Monday, April 23, 2012

Whole Foods Decision Angers Glouchester Fishermen

NYT:
Whole Foods is not the first supermarket chain to limit the kind of seafood it sells in the name of sustainability. Last month, BJ’s Wholesale Club announced a plan to sell seafood only from suppliers “identified as sustainable or on track to meet sustainability standards by 2014.” Other chains are making similar moves.
But in Gloucester, anyway, some fishermen are taking the Whole Foods decision more personally.
Whole Foods will continue to sell New England catches like haddock, pollock, scallops and hake. And it will still sell Atlantic cod that is caught by gillnets or, preferably, hook and line, Mr. Pilat said. While Whole Foods will still sell Pacific cod, he said, it will not appear much in the company’s New England stores for cultural reasons.
“The number of local fish that we will have to discontinue is minimal,” he said, “and we will be replacing those species with other very similar species, such as buying more flounder instead of the gray sole.”
The company is developing relationships with more hook boats, he said. But there are few such boats in the cod fishery, according to the fishery council.
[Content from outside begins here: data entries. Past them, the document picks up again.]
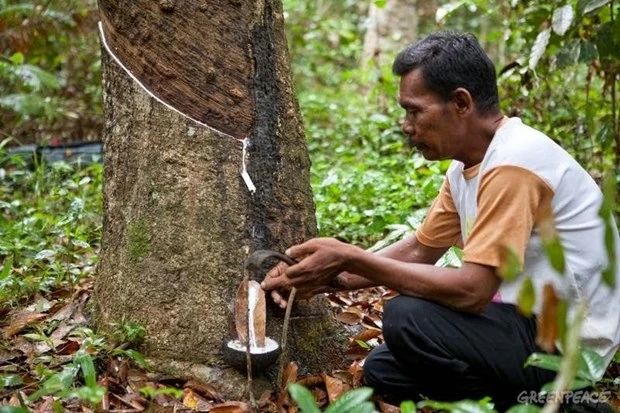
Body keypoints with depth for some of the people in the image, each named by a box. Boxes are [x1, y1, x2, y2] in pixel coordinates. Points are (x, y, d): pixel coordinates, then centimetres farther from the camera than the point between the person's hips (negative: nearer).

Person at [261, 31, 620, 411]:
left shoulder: (512, 165, -25)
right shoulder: (466, 165, 4)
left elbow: (471, 291, -28)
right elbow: (417, 251, 11)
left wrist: (350, 258, -23)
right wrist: (330, 277, -1)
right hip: (532, 320, 9)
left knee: (407, 319, -25)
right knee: (383, 369, 9)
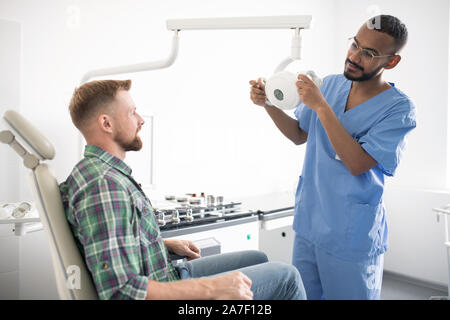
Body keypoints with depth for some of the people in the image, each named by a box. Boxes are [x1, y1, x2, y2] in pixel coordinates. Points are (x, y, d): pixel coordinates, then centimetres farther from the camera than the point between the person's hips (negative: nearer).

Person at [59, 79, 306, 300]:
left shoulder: (103, 171, 5)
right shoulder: (103, 184, -29)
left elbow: (118, 241, 18)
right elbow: (118, 291, -33)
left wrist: (168, 244, 12)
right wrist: (213, 288, -29)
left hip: (167, 272, 10)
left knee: (258, 259, 21)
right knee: (285, 276, -4)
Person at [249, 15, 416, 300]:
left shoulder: (399, 109, -15)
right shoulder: (330, 85, 2)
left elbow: (357, 163, -25)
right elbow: (300, 135, 11)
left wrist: (321, 106, -26)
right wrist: (269, 104, -5)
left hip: (351, 239, -5)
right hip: (308, 223, 6)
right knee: (302, 295, 20)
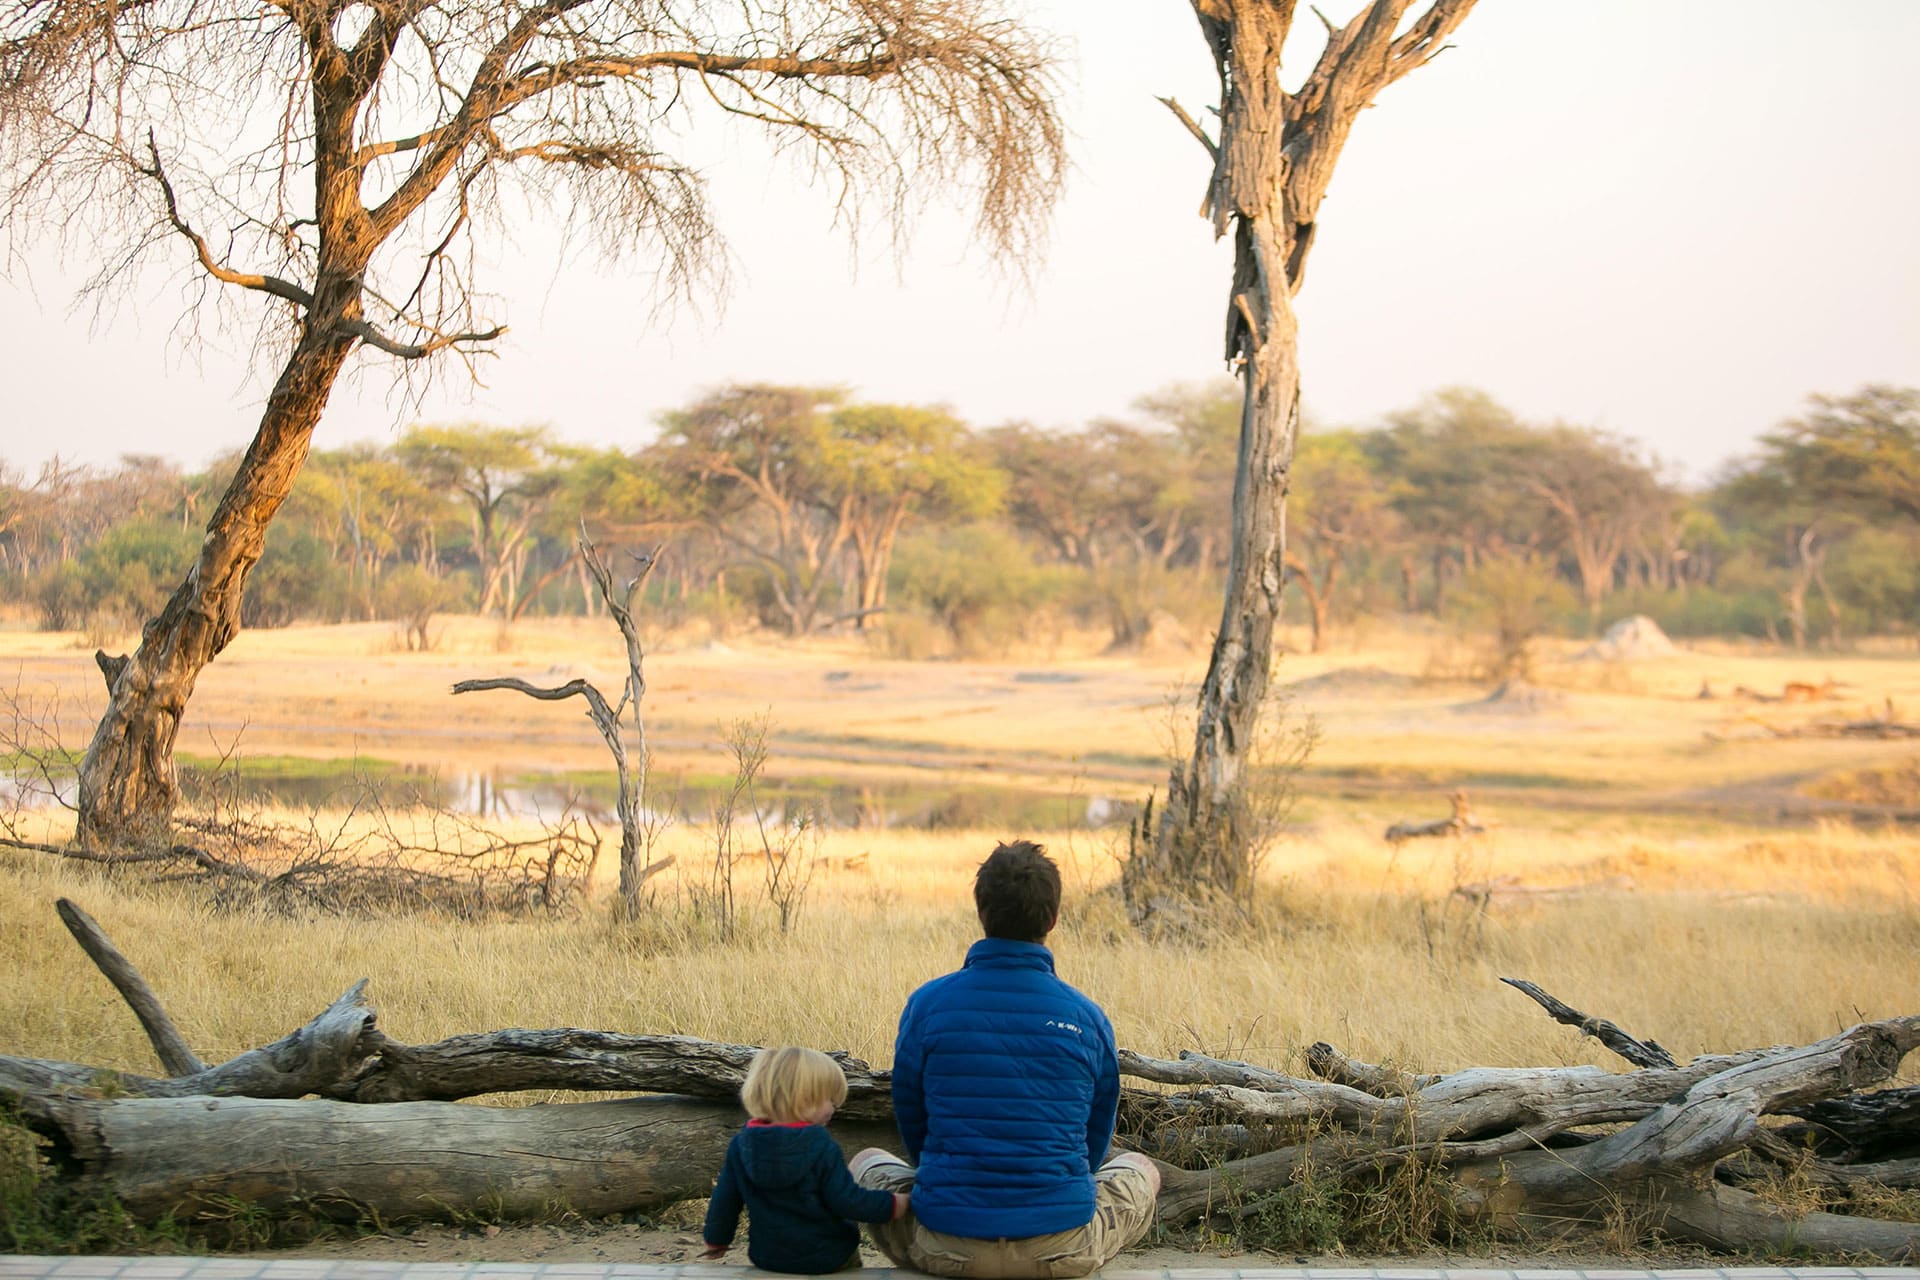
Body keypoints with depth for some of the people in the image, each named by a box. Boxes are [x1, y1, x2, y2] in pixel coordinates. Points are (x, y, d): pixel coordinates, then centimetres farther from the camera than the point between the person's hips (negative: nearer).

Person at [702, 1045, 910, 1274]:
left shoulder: (741, 1145, -5)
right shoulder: (821, 1148, -20)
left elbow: (724, 1200, 4)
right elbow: (847, 1201, -19)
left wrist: (716, 1239, 19)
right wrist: (892, 1204, -7)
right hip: (826, 1258, -4)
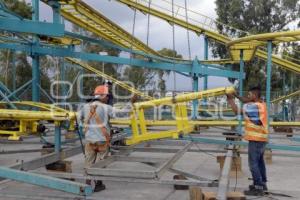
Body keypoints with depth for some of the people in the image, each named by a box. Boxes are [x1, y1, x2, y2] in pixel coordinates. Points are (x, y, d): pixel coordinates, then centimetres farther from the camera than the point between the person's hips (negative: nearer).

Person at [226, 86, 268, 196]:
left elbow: (237, 110, -12)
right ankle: (262, 184, 27)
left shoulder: (253, 106, -20)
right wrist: (237, 96, 10)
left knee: (253, 163, -5)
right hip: (261, 138, 10)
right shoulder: (261, 104, 6)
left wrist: (230, 99, -1)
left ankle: (258, 188, -4)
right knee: (260, 162, 18)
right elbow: (247, 101, 19)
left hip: (256, 139, -10)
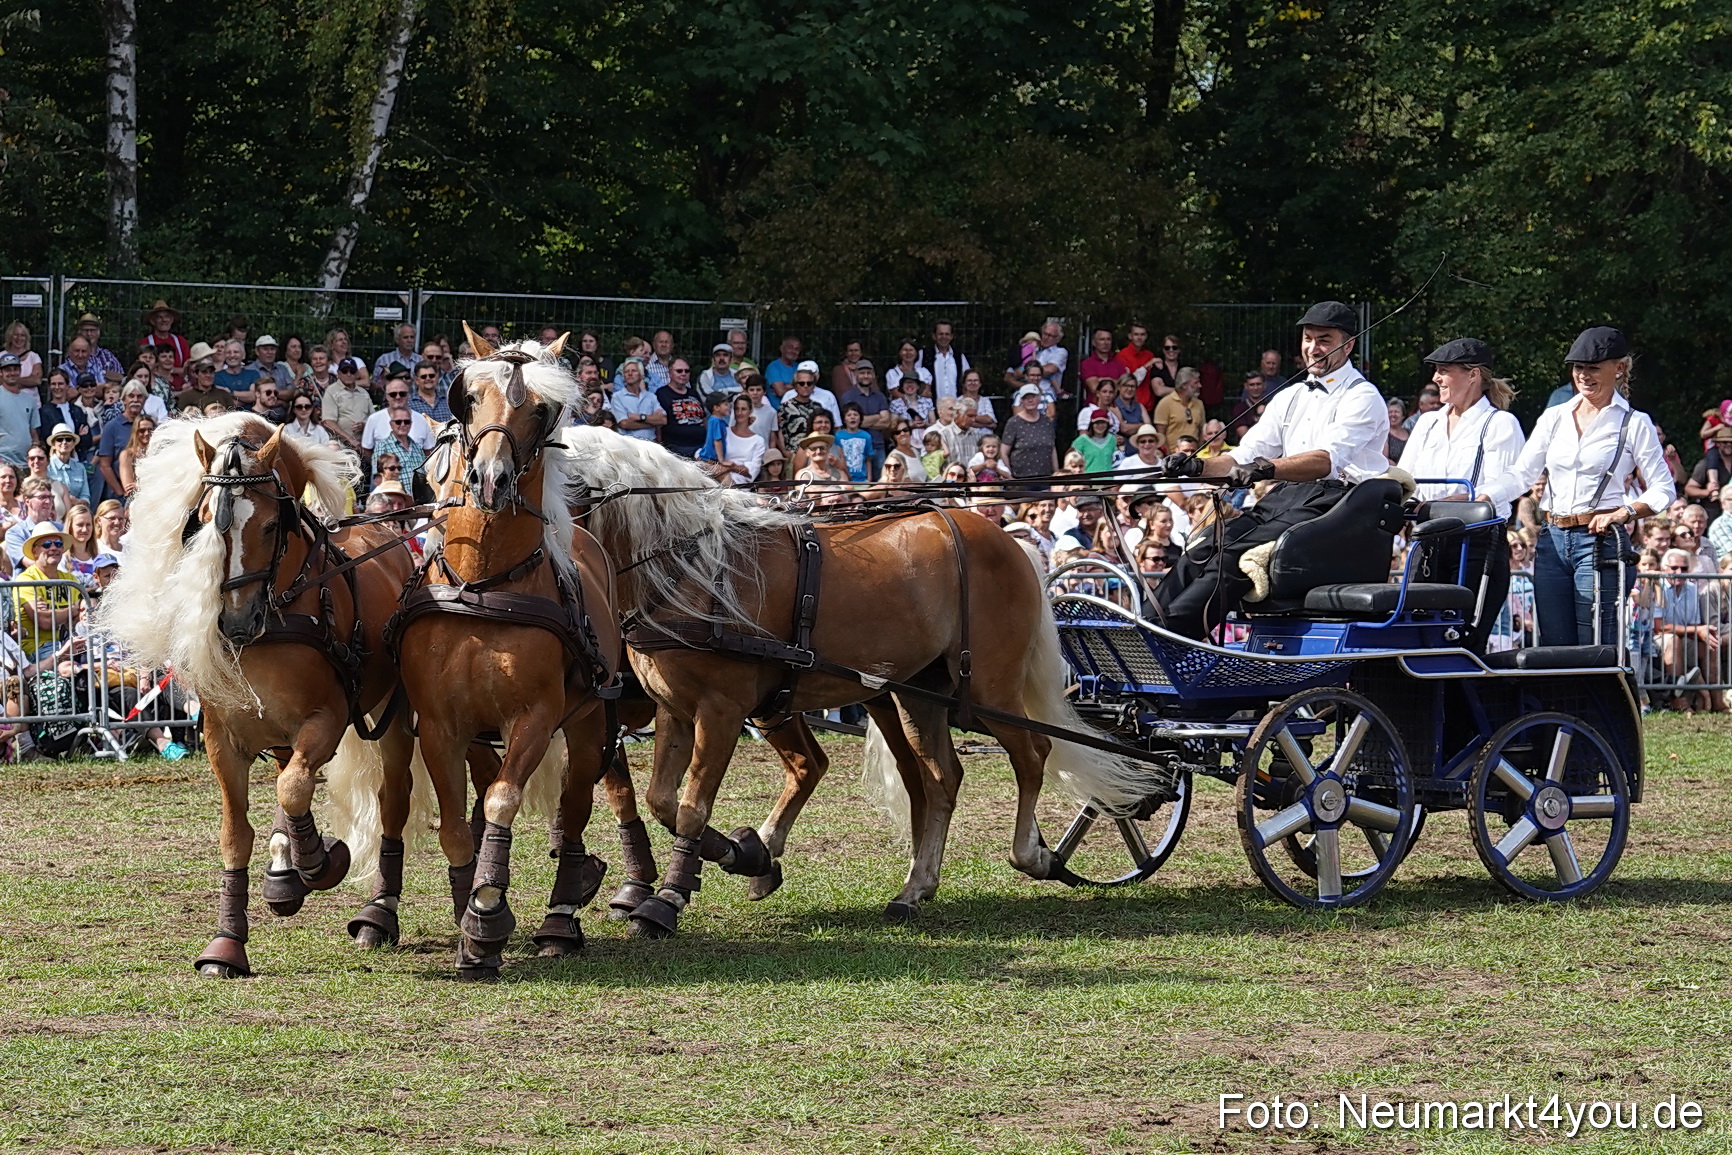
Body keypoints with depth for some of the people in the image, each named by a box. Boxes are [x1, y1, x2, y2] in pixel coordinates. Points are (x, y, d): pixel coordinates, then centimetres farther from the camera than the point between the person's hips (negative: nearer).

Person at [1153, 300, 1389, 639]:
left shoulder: (1362, 397, -1)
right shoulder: (1290, 398, 23)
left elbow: (1327, 459, -18)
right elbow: (1243, 458, 15)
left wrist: (1269, 469, -35)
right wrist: (1199, 466, -6)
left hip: (1331, 500, -7)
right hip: (1285, 497, 7)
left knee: (1242, 551, -29)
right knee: (1204, 545, -17)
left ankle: (1171, 630, -40)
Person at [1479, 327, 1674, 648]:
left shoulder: (1634, 424, 1)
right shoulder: (1554, 418, 14)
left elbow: (1663, 489, -1)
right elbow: (1521, 474, 11)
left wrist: (1623, 513, -18)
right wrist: (1480, 499, -6)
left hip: (1601, 542, -5)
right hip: (1553, 540, 5)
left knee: (1596, 651, -10)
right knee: (1554, 647, 2)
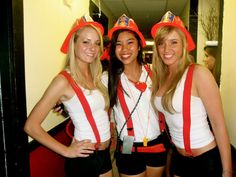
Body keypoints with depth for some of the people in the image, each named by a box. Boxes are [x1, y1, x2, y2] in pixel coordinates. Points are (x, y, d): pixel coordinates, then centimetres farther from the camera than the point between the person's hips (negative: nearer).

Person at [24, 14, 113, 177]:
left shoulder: (95, 76, 3)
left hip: (104, 154, 7)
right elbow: (31, 125, -16)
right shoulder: (64, 80, -17)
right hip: (84, 159, -6)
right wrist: (66, 151, -14)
Some fishermen questioned why Whole Foods would approve net-caught fish, as marine mammals are known to get entangled in gillnets, and hook-caught fish, as hooks often end up catching undersize fish. Last week, federal regulators announced that they would ban gillnet fishing for part of the fall in coastal waters from Maine to Cape Ann, Mass., because too many porpoises had been dying in the nets.
If the world fishing industry doesn't change soon, we'll see a collapse of fish stocks.  This move is probably too little, too late.